Au trot, les escouades du bataillon se réunissent. Lorsque la troisième les rejoint, l'éclat de leurs voix fait relever les yeux du caporal, assis près d'Eren. Il comprend qu'on parle de son protégé, mais le reste n'a pas beaucoup de sens. C'est quoi cette histoire de transformation ? Livaï se rend compte que c'est du sérieux à l'intervention d'Armin, puis de Mikasa. Ils l'ont vu aussi. Le gamin les a protégé en se transformant en titan, avant de disparaître pour en chasser d'autres. C'était donc ça… ce remue-ménage. Le nombre d'ennemis a cependant joué contre Eren. Livaï se souvient alors que le gamin ne gisait pas loin d'une carcasse dont il se remémore un peu la forme, la tête.

« A quoi ressemblait le titan d'Eren ? »

La description correspond. Eren n'avait pas tué cette chose. C'était le corps qu'il contrôlait. Hansi aussi a fait le rapprochement. Son sens de l'observation étant très poussé pour les titans, elle a même remarqué des détails qui lui ont échappé.

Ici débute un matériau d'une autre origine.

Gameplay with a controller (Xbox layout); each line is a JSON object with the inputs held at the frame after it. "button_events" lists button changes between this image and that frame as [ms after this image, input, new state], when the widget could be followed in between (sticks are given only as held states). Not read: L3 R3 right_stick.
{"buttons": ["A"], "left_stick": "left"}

« Livaï, je pensais que c'est toi qui l'avait tué car il y avait un trou béant dans sa nuque ! Eren devait le contrôler de là ! Et l'autre… l'autre que tu as eu, s'il a réussi à l'en extraire, c'est qu'il devait sentir sa présence ! »

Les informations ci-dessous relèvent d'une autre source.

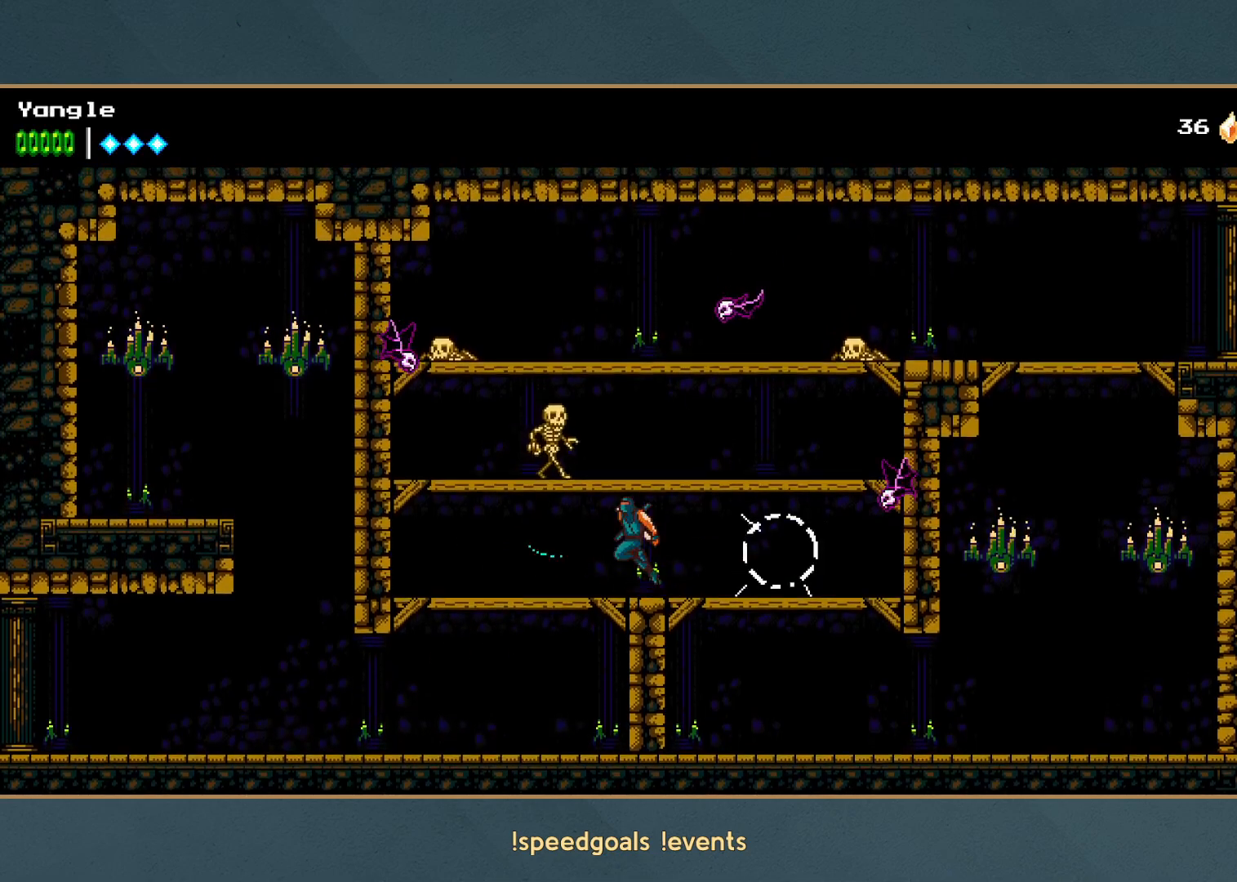
{"buttons": [], "left_stick": "right"}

Le caporal donne un hochement de tête et tourne un visage grave vers son supérieur qui galope près d'eux, l'oreille tendue, le visage grave.

« Erwin. Quand je l'ai trouvé, Eren était foutu. Je crois qu'il peut se régénérer » affirme t-il.

Hansi en perd toute contenance. Il faut savoir que cette expédition avait pour but de capturer deux titans déviants. Non seulement ils avaient réussi, mais ils avaient apparemment un troisième cas très spécial à ramener à la maison.

« Par tous les saints ! » dit-elle en joignant les mains comme une prières, les yeux brillant d'exaltation. « Quel merveilleux sujet d'expérimentation le ciel nous a donné ! »

Elle part dans une longue palabre pleine d'extravagance et de folie comme on lui connaît.

« Complètement malade… » marmonne Livaï pour lui-même. « Erwin, que faut-il faire ? »

« Informer la hiérarchie, réclamer à ce qu'on lui laisse une chance de plaider. Eren a toujours servi fidèlement notre cause. Si on en apprend plus sur son pouvoir et qu'on l'apprivoise… c'est un nouvel espoir. »

Pour le moment, seuls Erwin, Hansi et le gang d'Eren semblent pleinement convaincus par l'idée. Les autres… Livaï toise leur visage. Méfiance. Crainte. Incrédulité. Il n'y a pas que la hiérarchie qu'il va falloir convaincre, apparemment. Le caporal observe ensuite le gosse et se remémore tous ses actes stupides, ou braves. Il est de leur côté, nul doute là-dessus. Aussi, les faits jouent en sa faveur : il n'a pas seulement attaqué les titans, ceux-là se sont attaqués à lui en retour. L'un d'eux a bien failli le bouffer d'ailleurs, Livaï ne manquera pas de le mettre dans son rapport. Il fait confiance à Eren. Mais si celui-ci ne se maîtrise pas, alors il représente un danger. Un danger plus grand que les autres titans car d'une part, il sera entre les murs. Ensuite, parce qu'on pourrait baisser sa garde face à lui, surtout ses amis. Livaï, lui, ne ferait pas cette erreur.

Après quelques secondes, il prend conscience de ses vêtements, de ses mains couvertes de sang, poisseuses.

« … Dégueulasse » peste t-il entre ses dents.

Il sort un mouchoir de sa poche et les essuie soigneusement.